▶ [WORK ITEM A]
Answer these questions from the forum post on Java regex:
(i) Which Java package is the poster trying to use the expression in?
(ii) On which site did the sample text match as expected?
(iii) Besides being skipped, how are the remaining recognizable parts of the entry text presented?
▶ [WORK ITEM B] From the forum post on Java regex, reproduce the passage that begins at the words "Problem starts when" and ends after the words "(especially regex engine)?".
▶ [WORK ITEM C] Write what comes next in the forum post on Java regex, picking up after its final line.

[[ SELECTED EXTRACT, beginning ]]

With the above, using regex engine properties together with decreasing complexity of subpatterns, I am able to catch all groups correctly. Below sample text which matches as expected, catching correct parts within named capture groups (on regex101: https://regex101.com/r/nvRyjt/2). So far so good.

TICK()<=.(2*STDEVEMA(14))+EMA(14);
TREND(14,2)==UP(2);
TICK()>EMA(14);
TREND(14)==UP(1);
EMA(14)CUP(2)EMA(28);
EMA(14)CDN(2)EMA(28)
2*3==6;
ssst2222  \\\\///???
sfgjsf

Problem starts when I try to use this expression in java.util.regex. Pattern catches only few occurences for smaller groups and remaining recognizable parts of entry text are skipped or presented as 'nulls'. I have tried many combinations including limiting the pattern to two or three groups, but with no clear conclusion on what leads to unexpected behaviour. Searching through questions posted so far I notice clearly that regex101(and PCRE in general) are not a good tool to validate regexes used later in java :-). While posting this I would like to ask the following:

Is any of you aware of any in-depth description on how Pattern and Matcher classes work (especially regex engine)?
Did you have similar problems with more than average complicated regex patterns (maybe there are certain not that obvious limitations of java.util)?

[[ SELECTED EXTRACT, end ]]
[[ DATA, beginning ]]

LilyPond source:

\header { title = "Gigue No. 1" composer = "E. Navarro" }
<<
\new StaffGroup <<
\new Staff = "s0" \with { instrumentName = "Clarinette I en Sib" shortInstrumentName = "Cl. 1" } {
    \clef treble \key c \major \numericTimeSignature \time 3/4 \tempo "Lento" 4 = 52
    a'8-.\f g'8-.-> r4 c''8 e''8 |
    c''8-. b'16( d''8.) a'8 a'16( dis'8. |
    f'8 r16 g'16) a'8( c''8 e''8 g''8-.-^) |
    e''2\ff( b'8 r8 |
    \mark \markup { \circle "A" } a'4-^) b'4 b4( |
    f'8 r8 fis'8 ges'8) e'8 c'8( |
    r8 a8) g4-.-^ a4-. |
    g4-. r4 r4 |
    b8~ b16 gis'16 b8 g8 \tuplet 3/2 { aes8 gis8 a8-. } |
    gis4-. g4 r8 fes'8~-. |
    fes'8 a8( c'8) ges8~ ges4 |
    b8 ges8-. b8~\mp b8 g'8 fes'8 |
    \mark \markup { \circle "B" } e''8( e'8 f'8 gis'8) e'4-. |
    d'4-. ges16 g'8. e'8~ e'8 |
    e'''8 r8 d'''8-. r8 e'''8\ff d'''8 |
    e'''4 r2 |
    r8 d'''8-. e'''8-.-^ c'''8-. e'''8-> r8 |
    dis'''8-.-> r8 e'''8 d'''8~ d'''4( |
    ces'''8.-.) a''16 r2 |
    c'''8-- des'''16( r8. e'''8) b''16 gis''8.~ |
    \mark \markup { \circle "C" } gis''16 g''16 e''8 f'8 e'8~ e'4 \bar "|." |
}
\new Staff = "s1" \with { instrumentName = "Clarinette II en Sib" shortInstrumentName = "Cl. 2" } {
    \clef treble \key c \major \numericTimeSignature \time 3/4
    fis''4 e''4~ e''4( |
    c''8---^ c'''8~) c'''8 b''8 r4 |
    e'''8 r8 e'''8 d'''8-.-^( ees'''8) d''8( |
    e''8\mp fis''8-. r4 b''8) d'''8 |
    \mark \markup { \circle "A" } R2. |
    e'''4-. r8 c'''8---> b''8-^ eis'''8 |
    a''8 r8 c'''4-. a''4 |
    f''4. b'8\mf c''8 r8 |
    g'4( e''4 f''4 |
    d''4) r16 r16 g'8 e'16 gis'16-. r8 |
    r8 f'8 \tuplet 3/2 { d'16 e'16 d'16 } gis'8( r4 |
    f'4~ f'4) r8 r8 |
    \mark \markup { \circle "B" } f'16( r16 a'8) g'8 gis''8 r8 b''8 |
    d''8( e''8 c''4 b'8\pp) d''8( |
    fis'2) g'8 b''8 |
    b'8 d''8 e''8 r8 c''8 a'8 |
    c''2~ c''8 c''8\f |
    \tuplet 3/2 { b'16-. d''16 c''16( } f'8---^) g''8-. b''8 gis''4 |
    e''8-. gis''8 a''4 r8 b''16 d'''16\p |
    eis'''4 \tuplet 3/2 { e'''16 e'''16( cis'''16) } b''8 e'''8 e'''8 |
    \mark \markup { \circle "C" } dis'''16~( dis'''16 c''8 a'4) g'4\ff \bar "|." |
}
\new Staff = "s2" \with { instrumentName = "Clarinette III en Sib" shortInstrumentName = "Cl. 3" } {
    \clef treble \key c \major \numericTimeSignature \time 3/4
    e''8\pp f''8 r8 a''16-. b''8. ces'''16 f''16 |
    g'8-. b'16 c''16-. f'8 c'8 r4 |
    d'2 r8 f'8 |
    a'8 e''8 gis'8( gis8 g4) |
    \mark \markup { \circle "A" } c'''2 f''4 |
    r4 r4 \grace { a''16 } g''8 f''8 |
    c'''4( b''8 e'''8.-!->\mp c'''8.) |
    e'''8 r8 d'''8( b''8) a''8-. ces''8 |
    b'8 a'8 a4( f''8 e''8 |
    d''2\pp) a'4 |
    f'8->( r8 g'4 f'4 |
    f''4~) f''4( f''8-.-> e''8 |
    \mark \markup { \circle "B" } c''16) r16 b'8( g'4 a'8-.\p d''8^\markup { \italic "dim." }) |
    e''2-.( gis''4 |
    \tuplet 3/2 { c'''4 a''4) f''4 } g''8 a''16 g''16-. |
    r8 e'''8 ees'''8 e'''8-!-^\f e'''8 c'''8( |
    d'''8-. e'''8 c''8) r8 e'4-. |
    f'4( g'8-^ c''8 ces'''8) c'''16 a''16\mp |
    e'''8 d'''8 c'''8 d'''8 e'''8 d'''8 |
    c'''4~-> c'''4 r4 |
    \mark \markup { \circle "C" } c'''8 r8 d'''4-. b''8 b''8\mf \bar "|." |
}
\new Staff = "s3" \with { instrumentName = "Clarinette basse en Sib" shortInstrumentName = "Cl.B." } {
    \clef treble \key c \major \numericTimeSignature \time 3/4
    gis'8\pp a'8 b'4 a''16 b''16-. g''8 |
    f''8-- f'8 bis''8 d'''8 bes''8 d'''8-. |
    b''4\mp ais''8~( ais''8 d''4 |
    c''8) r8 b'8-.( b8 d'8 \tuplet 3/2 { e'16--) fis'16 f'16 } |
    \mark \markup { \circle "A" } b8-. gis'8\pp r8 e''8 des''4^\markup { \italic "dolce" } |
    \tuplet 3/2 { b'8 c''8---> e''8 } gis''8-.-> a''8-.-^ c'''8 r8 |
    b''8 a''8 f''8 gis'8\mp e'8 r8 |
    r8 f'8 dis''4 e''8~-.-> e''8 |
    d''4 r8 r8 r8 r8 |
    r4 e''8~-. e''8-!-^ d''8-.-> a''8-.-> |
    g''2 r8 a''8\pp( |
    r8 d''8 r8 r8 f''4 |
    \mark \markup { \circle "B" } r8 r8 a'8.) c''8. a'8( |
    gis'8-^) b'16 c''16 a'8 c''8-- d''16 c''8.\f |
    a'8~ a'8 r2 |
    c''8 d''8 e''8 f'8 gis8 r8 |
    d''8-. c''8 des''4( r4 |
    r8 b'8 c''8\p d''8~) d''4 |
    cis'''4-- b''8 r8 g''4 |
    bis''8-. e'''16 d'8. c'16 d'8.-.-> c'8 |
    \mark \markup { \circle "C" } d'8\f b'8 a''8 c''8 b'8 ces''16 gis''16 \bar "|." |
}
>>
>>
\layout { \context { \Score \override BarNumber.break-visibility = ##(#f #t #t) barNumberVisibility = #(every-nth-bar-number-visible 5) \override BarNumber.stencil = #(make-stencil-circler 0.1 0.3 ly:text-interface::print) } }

[[ DATA, end ]]

▶ [EXERCISE ANSWER A]
(i) java.util.regex
(ii) regex101
(iii) As 'nulls'

▶ [EXERCISE ANSWER B]
Problem starts when I try to use this expression in java.util.regex. Pattern catches only few occurences for smaller groups and remaining recognizable parts of entry text are skipped or presented as 'nulls'. I have tried many combinations including limiting the pattern to two or three groups, but with no clear conclusion on what leads to unexpected behaviour. Searching through questions posted so far I notice clearly that regex101(and PCRE in general) are not a good tool to validate regexes used later in java :-). While posting this I would like to ask the following:

Is any of you aware of any in-depth description on how Pattern and Matcher classes work (especially regex engine)?

▶ [EXERCISE ANSWER C]
One more specific thing with negative lookahead. Construction like this:

(?<FUNCTION> (?!CUP\(\d+\)|CDN\(\d+\))[A-Z]+\(\d*\)|[A-Z]+\(\d+,\d+\))

skips only first character 'C' presenting remaining part of keyword expected to be skipped (CUP or CDN) as valid (UP or DN in this case). Any thoughts on this? Thank you in advance !

Solution

I am not sure If I can answer your questions, but you could try the following.

Use the code generator tool on regex101 site (on the left side under Tools) and use java as your language.

Remove the \n from the generated regex string. Not removing it might caused your problems?!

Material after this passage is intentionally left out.